Requirement :: Keep the images out while you set down the data exactly.

Task inputs ::

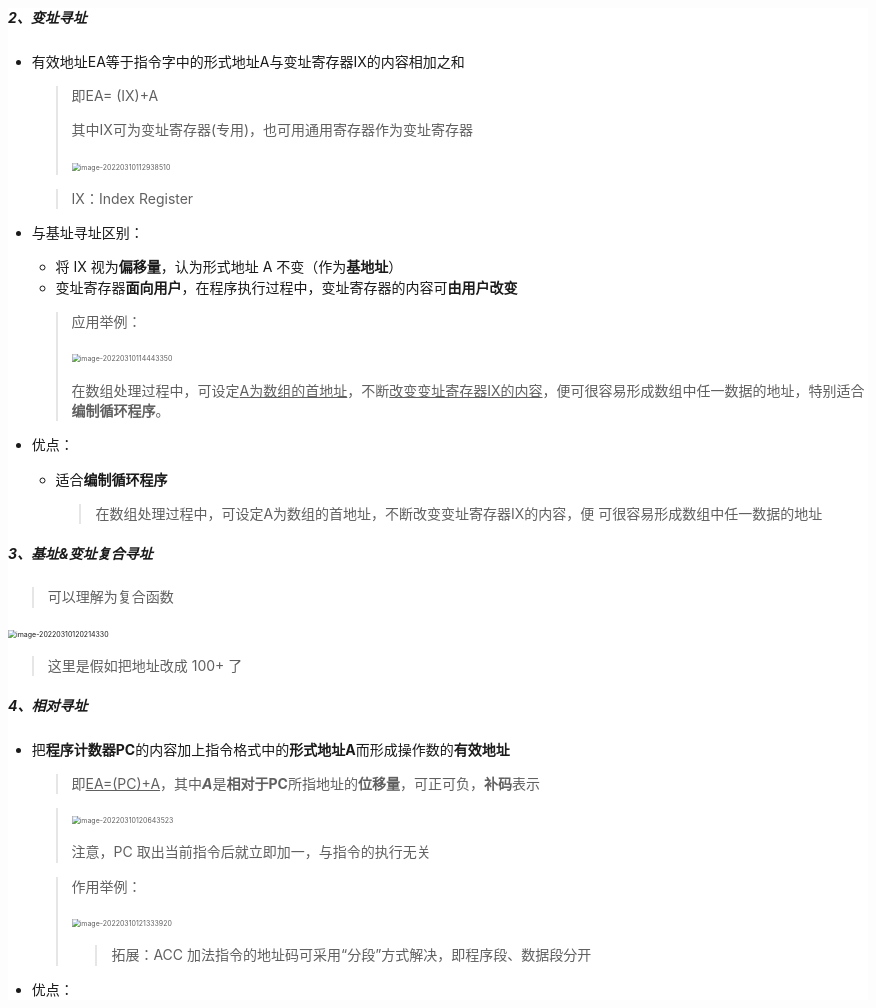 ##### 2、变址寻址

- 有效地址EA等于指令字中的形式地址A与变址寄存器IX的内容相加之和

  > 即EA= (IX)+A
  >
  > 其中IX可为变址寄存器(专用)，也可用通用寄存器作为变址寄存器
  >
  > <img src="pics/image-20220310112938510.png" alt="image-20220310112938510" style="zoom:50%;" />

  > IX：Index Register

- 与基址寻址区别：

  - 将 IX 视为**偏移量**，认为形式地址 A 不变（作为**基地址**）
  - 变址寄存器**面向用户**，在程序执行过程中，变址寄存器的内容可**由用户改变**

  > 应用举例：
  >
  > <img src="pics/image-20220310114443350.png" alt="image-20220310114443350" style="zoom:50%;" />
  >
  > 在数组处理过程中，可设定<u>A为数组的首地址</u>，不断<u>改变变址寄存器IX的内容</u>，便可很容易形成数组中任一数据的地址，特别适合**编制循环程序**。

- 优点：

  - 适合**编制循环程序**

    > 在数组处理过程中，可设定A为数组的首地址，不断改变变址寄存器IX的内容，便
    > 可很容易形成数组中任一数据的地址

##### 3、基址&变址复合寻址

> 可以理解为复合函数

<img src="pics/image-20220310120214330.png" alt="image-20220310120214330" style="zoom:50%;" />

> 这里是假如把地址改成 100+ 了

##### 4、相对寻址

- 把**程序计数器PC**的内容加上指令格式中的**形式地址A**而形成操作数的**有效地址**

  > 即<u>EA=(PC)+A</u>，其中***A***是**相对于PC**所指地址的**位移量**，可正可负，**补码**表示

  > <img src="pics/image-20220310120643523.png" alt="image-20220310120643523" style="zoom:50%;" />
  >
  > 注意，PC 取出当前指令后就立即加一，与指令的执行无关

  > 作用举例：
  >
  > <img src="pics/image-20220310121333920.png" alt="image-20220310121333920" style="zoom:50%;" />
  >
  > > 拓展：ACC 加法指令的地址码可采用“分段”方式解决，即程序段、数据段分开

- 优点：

Completed task ::
 ##### 2、变址寻址

- 有效地址EA等于指令字中的形式地址A与变址寄存器IX的内容相加之和

  > 即EA= (IX)+A
  >
  > 其中IX可为变址寄存器(专用)，也可用通用寄存器作为变址寄存器
  >
  > <img src="pics/image-20220310112938510.png" alt="image-20220310112938510" style="zoom:50%;" />

  > IX：Index Register

- 与基址寻址区别：

  - 将 IX 视为**偏移量**，认为形式地址 A 不变（作为**基地址**）
  - 变址寄存器**面向用户**，在程序执行过程中，变址寄存器的内容可**由用户改变**

  > 应用举例：
  >
  > <img src="pics/image-20220310114443350.png" alt="image-20220310114443350" style="zoom:50%;" />
  >
  > 在数组处理过程中，可设定<u>A为数组的首地址</u>，不断<u>改变变址寄存器IX的内容</u>，便可很容易形成数组中任一数据的地址，特别适合**编制循环程序**。

- 优点：

  - 适合**编制循环程序**

    > 在数组处理过程中，可设定A为数组的首地址，不断改变变址寄存器IX的内容，便
    > 可很容易形成数组中任一数据的地址

##### 3、基址&变址复合寻址

> 可以理解为复合函数

<img src="pics/image-20220310120214330.png" alt="image-20220310120214330" style="zoom:50%;" />

> 这里是假如把地址改成 100+ 了

##### 4、相对寻址

- 把**程序计数器PC**的内容加上指令格式中的**形式地址A**而形成操作数的**有效地址**

  > 即<u>EA=(PC)+A</u>，其中***A***是**相对于PC**所指地址的**位移量**，可正可负，**补码**表示

  > <img src="pics/image-20220310120643523.png" alt="image-20220310120643523" style="zoom:50%;" />
  >
  > 注意，PC 取出当前指令后就立即加一，与指令的执行无关

  > 作用举例：
  >
  > <img src="pics/image-20220310121333920.png" alt="image-20220310121333920" style="zoom:50%;" />
  >
  > > 拓展：ACC 加法指令的地址码可采用“分段”方式解决，即程序段、数据段分开

- 优点：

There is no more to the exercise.